▸ **DOCUMENT EXTRACT**
-- Opening Marker --

Neighbors fear for future of St. Paul School of Theology site

Truman Road is far from Kansas City’s grittiest thoroughfare, but you wouldn’t mistake it for Ward Parkway, either.

East of downtown, storefronts separated by vacant lots commonly sport window bars, and the chain-link fences around the car lots are topped with barbed wire.

One bright spot, though, has long been St. Paul School of Theology. The 19-acre campus, with its red-brick buildings and neatly clipped grounds, fairly gleams.

“We always considered St. Paul the jewel of the Truman Road corridor,” neighborhood leader Dave Biersmith says wistfully. “Now, if it sits empty, it’s gonna be the biggest eyesore.”

That’s right, St. Paul’s is moving out after many decades as a fixture at Truman and Van Brunt Boulevard.

Biersmith and others see that as a terrible blow after having worked so hard in recent years to battle blight and decline along a street that once went by a number — 15th — before it was renamed in honor of a certain president.

“We’re almost heartsick over it,” says Bruce Mathews, who sits on the board of historic Elmwood Cemetery, which is just across the street from the school.

To boost commerce, the Truman Road Corridor Coalition was formed in the mid-1990s with the help of St. Paul officials.

To combat crime, litter and graffiti, businesses along the strip began taxing themselves by creating a community improvement district a few years back, and that, too, has made a difference.

“We’ve been trying to kick butt over here for 21 years,” Biersmith says.

So forgive Biersmith for being more than a little upset when he learned this fall that one of the street’s most prominent property owners was leaving its prim, inner-city campus for the Kansas suburbs.

“I just lost it,” he says of his outburst at a public meeting in November, when he called the loss of St. Paul the biggest setback for Truman Road in decades. “That’s a big piece of geography over here.”

Many worry that, should the campus remain vacant even for a few months, it could start a downward spiral.

-- Closing Marker --

▸ **PROBLEM REQUIREMENTS**
Resume the news story about neighbors' worries over the St. Paul School of Theology campus, picking up right after its last sentence.

▸ **DATA SHOWN**
-- Opening Marker --

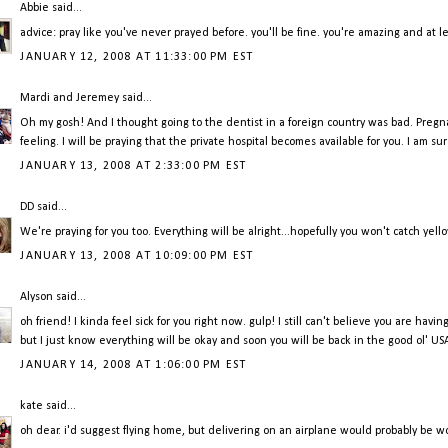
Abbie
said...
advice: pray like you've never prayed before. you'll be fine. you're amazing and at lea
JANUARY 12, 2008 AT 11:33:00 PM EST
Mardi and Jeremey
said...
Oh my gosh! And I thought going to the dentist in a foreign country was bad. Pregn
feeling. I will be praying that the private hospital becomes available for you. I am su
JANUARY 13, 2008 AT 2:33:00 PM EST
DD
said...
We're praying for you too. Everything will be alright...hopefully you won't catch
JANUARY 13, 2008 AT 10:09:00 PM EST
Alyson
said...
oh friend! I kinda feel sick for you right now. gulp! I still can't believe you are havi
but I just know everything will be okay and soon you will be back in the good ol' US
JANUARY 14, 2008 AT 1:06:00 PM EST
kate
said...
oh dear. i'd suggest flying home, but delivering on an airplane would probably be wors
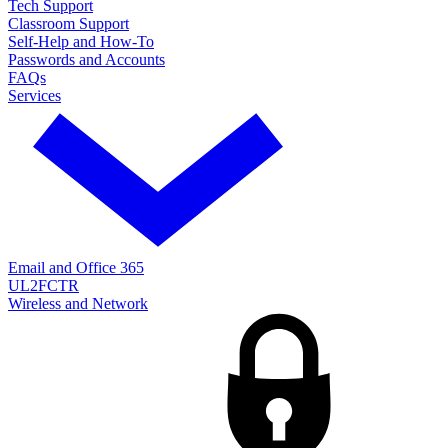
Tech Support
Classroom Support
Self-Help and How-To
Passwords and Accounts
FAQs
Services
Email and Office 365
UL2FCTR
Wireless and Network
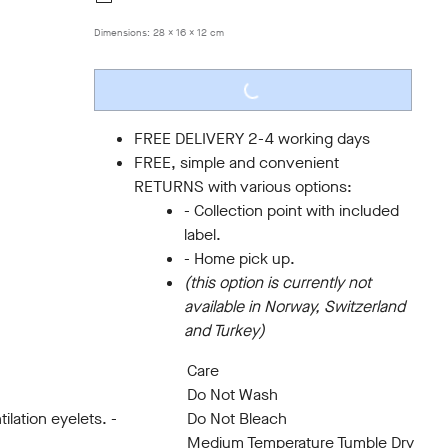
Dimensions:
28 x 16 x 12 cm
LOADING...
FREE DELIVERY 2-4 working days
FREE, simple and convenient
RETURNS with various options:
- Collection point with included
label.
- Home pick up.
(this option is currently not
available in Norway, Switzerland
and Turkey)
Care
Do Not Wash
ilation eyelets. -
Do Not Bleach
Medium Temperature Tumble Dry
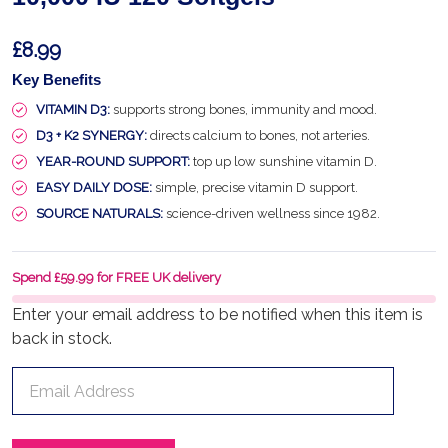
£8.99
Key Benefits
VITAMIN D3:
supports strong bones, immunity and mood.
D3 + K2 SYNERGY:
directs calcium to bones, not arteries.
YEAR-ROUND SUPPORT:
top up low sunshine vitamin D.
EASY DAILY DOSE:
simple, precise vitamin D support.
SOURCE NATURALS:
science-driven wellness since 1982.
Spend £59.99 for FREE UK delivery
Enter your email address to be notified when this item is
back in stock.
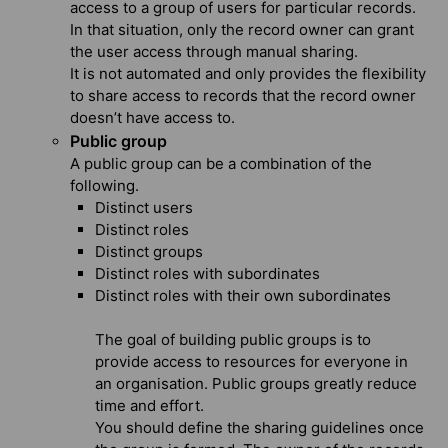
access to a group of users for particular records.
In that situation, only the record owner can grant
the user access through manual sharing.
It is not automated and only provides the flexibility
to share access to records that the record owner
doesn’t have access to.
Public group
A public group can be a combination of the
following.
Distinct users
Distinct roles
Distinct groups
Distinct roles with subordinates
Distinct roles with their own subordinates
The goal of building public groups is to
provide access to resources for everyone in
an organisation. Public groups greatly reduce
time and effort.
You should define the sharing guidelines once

-- Closing Marker --

▸ **TASK OUTPUT**
School officials promise they’ll work hard to make sure that doesn’t happen. As preparations are made for the move next fall into St. Paul’s new home at the United Methodist Church of the Resurrection in Leawood, a committee has been formed to find new uses for the grounds and the nine buildings there. They include dormitories, a student center and the Anna E. Kresge Chapel, whose spire has been a Truman Road landmark since around the time the street’s namesake left the White House.

Still, St. Paul president Myron McCoy can’t promise the search for a new occupant will be immediately successful, spawning fears among neighbors that the complex will be plundered by copper thieves and vandals like so many other vacant properties have been in the urban core.

Plus, there’s the sense that the neighborhood is losing an institution that opened its doors to community groups to hold meetings and has been a stabilizing force for as long as most can remember.

“It’s a heartbreak for us,” says Jacky Ross, president of the Blue Valley Neighborhood Association. “It’s been a pillar of the community. I don’t recall when St. Paul’s wasn’t there.”

Long history

The ecumenical seminary began 53 years ago as a school for Methodist ministers. However, the campus predates St. Paul’s. From 1904 to 1964, it was home to National College.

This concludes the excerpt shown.